## [Task to carry out]
Pull every line of the listing below into your answer without changing a character, and leave the pictures out.

## [Material provided]
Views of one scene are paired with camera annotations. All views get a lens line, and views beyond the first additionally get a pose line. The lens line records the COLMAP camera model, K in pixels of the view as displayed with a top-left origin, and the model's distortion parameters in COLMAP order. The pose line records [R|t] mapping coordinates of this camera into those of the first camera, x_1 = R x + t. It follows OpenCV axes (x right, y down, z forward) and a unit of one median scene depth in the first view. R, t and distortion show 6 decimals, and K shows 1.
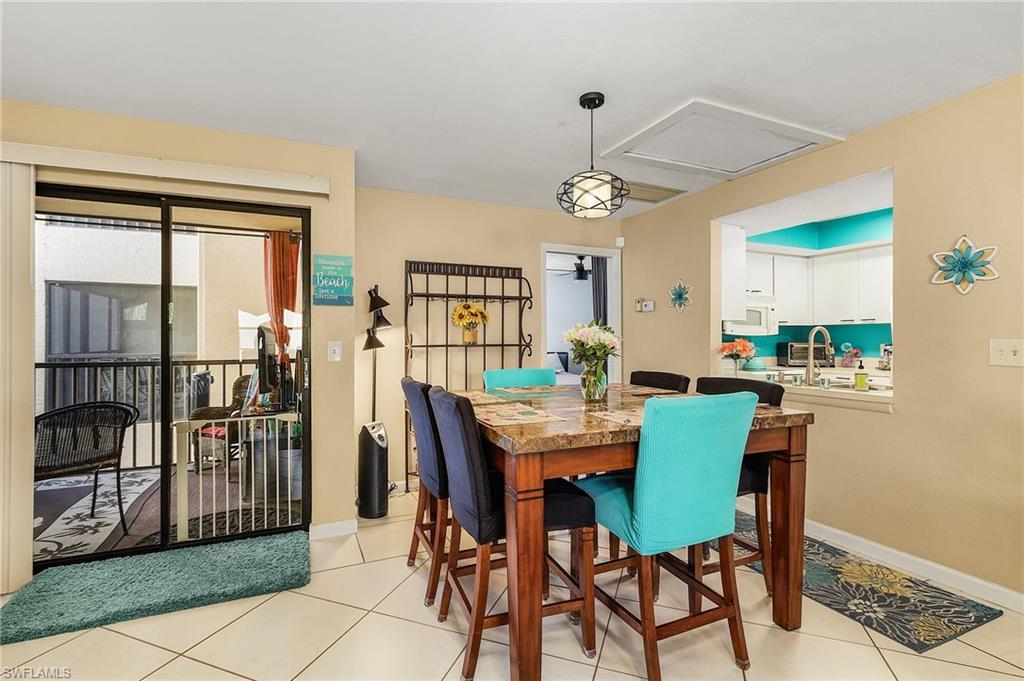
lens RADIAL K [[481.3, 0, 498.9], [0, 481.3, 338.7], [0, 0, 1]] dist [0.002639, -0.000084]
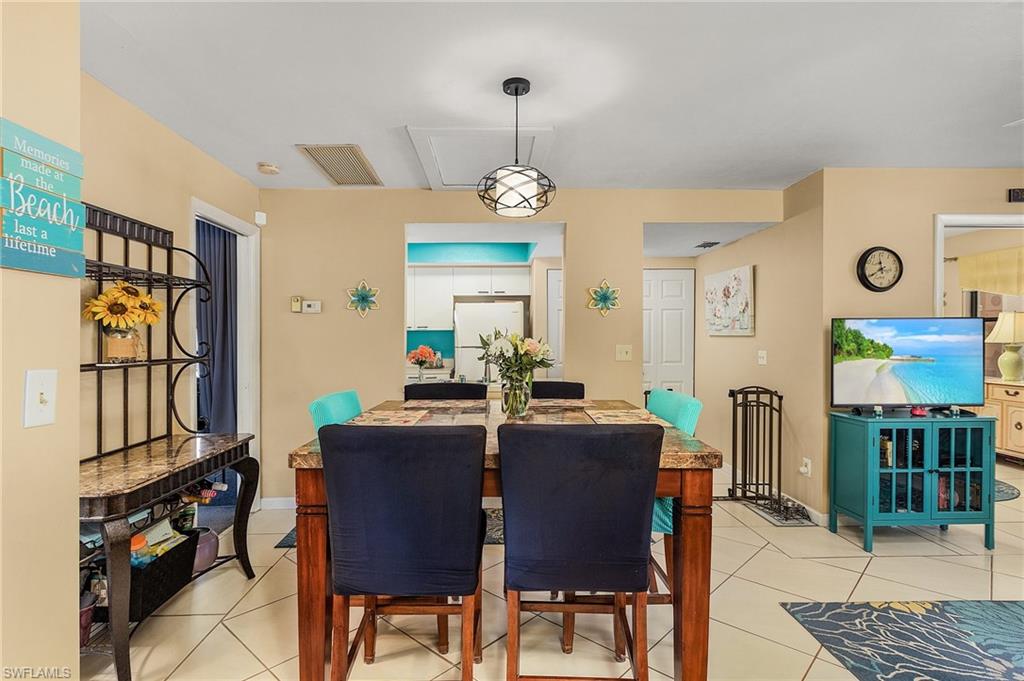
lens RADIAL K [[524.9, 0, 513.8], [0, 524.9, 349.0], [0, 0, 1]] dist [0.007908, 0.000398]
pose [[0.356214, -0.021762, 0.934151, -0.528998], [0.005689, 0.999761, 0.021121, -0.015907], [-0.934387, -0.002210, 0.356253, 0.464810]]
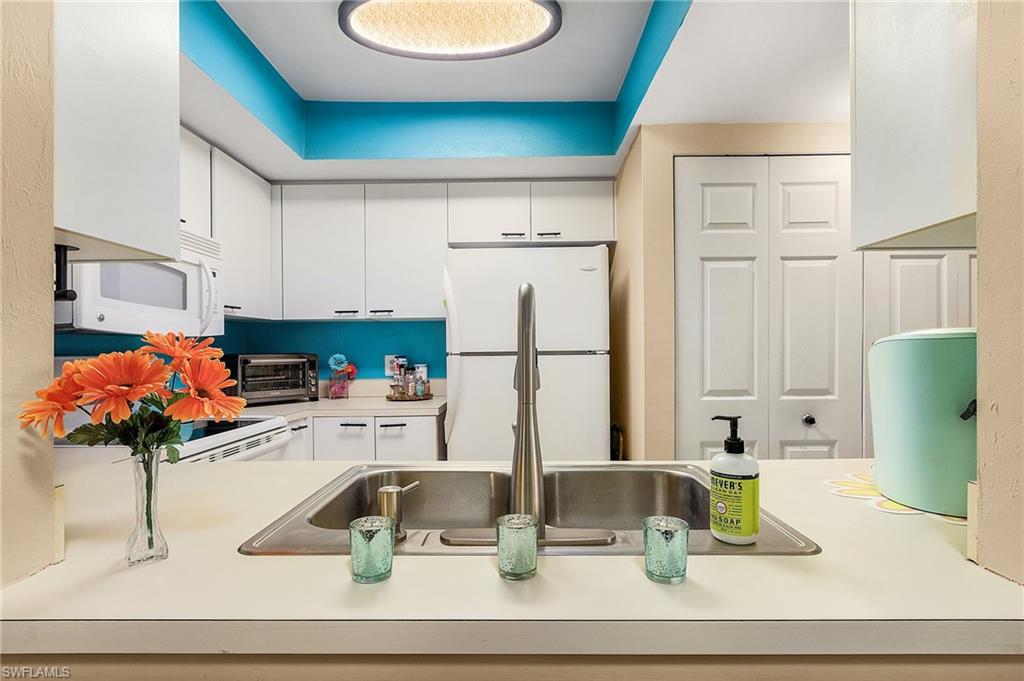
lens RADIAL K [[519.2, 0, 514.1], [0, 519.2, 349.8], [0, 0, 1]] dist [-0.000969, 0.000110]
pose [[0.416286, -0.001889, 0.909232, 0.412762], [0.006609, 0.999978, -0.000948, 0.008773], [-0.909209, 0.006403, 0.416290, 0.879706]]
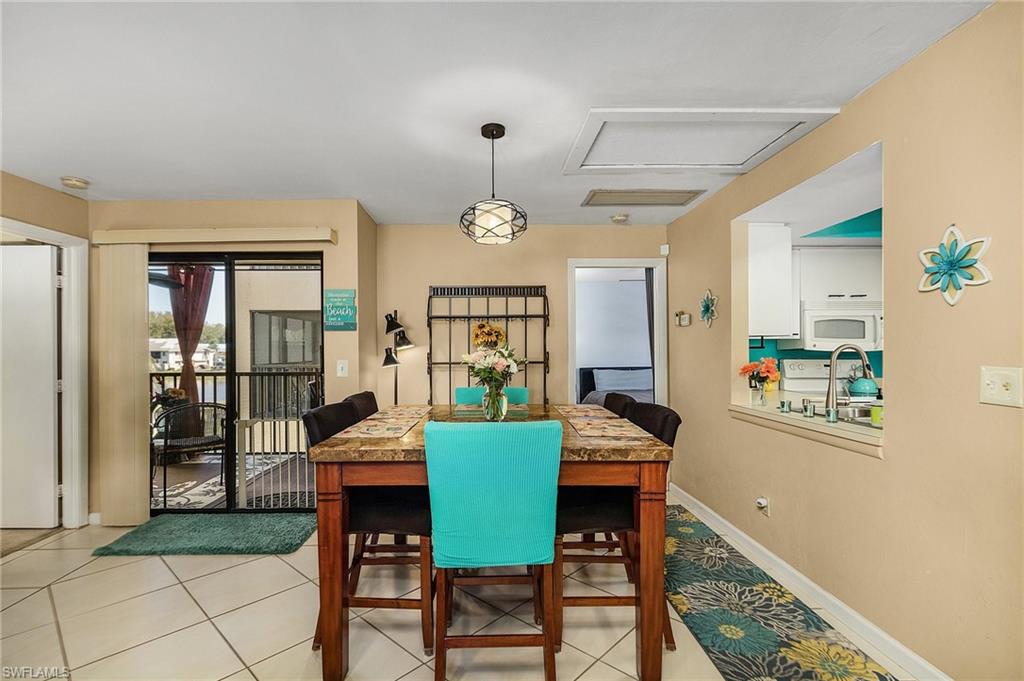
lens RADIAL K [[481.3, 0, 488.7], [0, 481.3, 353.0], [0, 0, 1]] dist [0.002639, -0.000084]
pose [[0.919718, -0.000304, -0.392579, 0.421670], [0.003828, 0.999959, 0.008194, -0.018837], [0.392560, -0.009039, 0.919682, 0.030083]]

## [Result]
Views of one scene are paired with camera annotations. All views get a lens line, and views beyond the first additionally get a pose line. The lens line records the COLMAP camera model, K in pixels of the view as displayed with a top-left origin, and the model's distortion parameters in COLMAP order. The pose line records [R|t] mapping coordinates of this camera into those of the first camera, x_1 = R x + t. It follows OpenCV axes (x right, y down, z forward) and a unit of one median scene depth in the first view. R, t and distortion show 6 decimals, and K shows 1.
lens RADIAL K [[481.3, 0, 498.9], [0, 481.3, 338.7], [0, 0, 1]] dist [0.002639, -0.000084]
lens RADIAL K [[524.9, 0, 513.8], [0, 524.9, 349.0], [0, 0, 1]] dist [0.007908, 0.000398]
pose [[0.356214, -0.021762, 0.934151, -0.528998], [0.005689, 0.999761, 0.021121, -0.015907], [-0.934387, -0.002210, 0.356253, 0.464810]]
lens RADIAL K [[519.2, 0, 514.1], [0, 519.2, 349.8], [0, 0, 1]] dist [-0.000969, 0.000110]
pose [[0.416286, -0.001889, 0.909232, 0.412762], [0.006609, 0.999978, -0.000948, 0.008773], [-0.909209, 0.006403, 0.416290, 0.879706]]
lens RADIAL K [[481.3, 0, 488.7], [0, 481.3, 353.0], [0, 0, 1]] dist [0.002639, -0.000084]
pose [[0.919718, -0.000304, -0.392579, 0.421670], [0.003828, 0.999959, 0.008194, -0.018837], [0.392560, -0.009039, 0.919682, 0.030083]]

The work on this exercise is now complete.